TensorRT-RTX API Capture and Replay#

TensorRT-RTX API Capture and Replay streamlines the process of reproducing and debugging issues within your applications. It allows you to record the engine-building phase of an application and later replay the engine-building steps, without needing to re-run the original application or access the model’s source code.

This process is facilitated by two key components:

Capture Shim (libtensorrt_shim.so): This is a library that you can preload or drop into your application. It works by intercepting all TensorRT-RTX API calls made during the network-build phase. These intercepted calls, along with any associated constants, are then saved as a pair of files: a JSON file for the API calls and a BIN file for the constants.

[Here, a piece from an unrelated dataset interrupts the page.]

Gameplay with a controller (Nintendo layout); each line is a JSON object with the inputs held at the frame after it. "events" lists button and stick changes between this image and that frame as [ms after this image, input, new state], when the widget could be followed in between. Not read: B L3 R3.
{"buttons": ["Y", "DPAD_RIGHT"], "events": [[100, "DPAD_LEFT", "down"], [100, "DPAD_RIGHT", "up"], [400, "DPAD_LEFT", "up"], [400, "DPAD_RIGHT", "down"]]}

Player (tensorrt_player): This is a standalone executable that takes the recorded JSON and BIN files generated by the Capture Shim and uses them to rebuild the TensorRT-RTX engine. This means you can recreate the engine that was built during the original application run, differing only in details related to timing differences during auto-tuning, aiding significantly in troubleshooting and debugging. Or, use it to recreate an engine-build failure.

Getting Started#

The feature is currently restricted to Linux. There are two ways to run the capture step.

  1. Capture using LD_PRELOAD, however, if the user application uses dlopen and dlsym to load the TensorRT-RTX library and map its c-functions (exposed by extern C) to the process address space, then you must use the drop-in replacement approach.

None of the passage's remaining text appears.